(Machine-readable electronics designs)
- - -
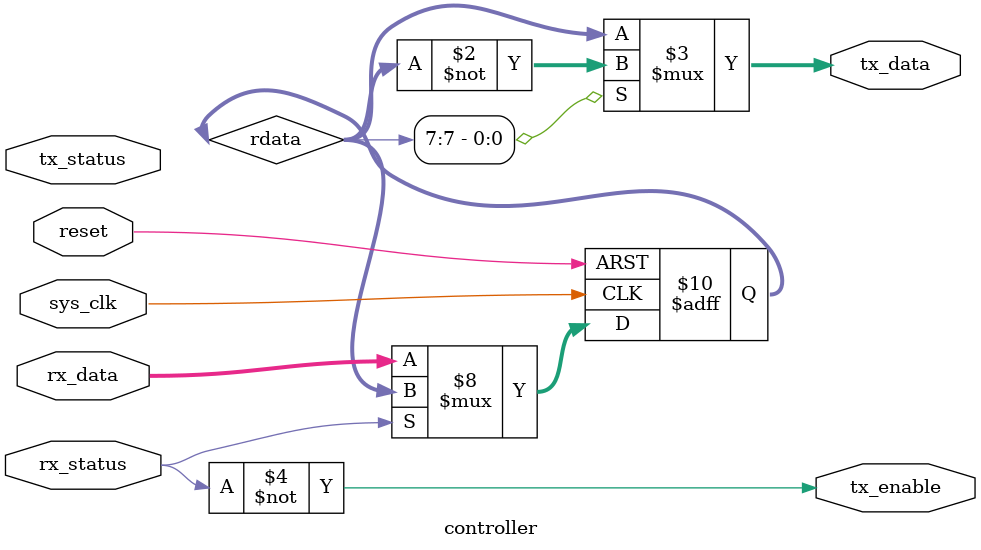
<source format=v>
module controller(rx_data,rx_status,tx_status,sys_clk,tx_data,tx_enable,reset);
input [7:0] rx_data;
input rx_status;
input tx_status;
input sys_clk;
input reset;
output [7:0] tx_data;
output tx_enable;

reg [7:0] rdata;
reg [7:0] tdata;
//reg update;
//reg enable;

assign tx_data = (rdata[7]==1)?~rdata:rdata;
//assign tx_enable = enable;
assign tx_enable = ~rx_status;
always @(posedge sys_clk or posedge reset) begin
  if(reset == 1'b1) begin
    rdata<=7'b1111111;
  end
  else begin
    if(rx_status == 0) begin
      rdata<=rx_data;
      //enable<=tx_status;
    end
    //else if(rx_status == 1) begin
    //  enable<=1'b0;
    //end
  end
end
endmodule
</source>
- - -
WORK ITEM »
Reproduce the records in full and leave the images behind.

RESPONSE »
<source format=v>
module controller(rx_data,rx_status,tx_status,sys_clk,tx_data,tx_enable,reset);
input [7:0] rx_data;
input rx_status;
input tx_status;
input sys_clk;
input reset;
output [7:0] tx_data;
output tx_enable;

reg [7:0] rdata;
reg [7:0] tdata;
//reg update;
//reg enable;

assign tx_data = (rdata[7]==1)?~rdata:rdata;
//assign tx_enable = enable;
assign tx_enable = ~rx_status;
always @(posedge sys_clk or posedge reset) begin
  if(reset == 1'b1) begin
    rdata<=7'b1111111;
  end
  else begin
    if(rx_status == 0) begin
      rdata<=rx_data;
      //enable<=tx_status;
    end
    //else if(rx_status == 1) begin
    //  enable<=1'b0;
    //end
  end
end
endmodule
</source>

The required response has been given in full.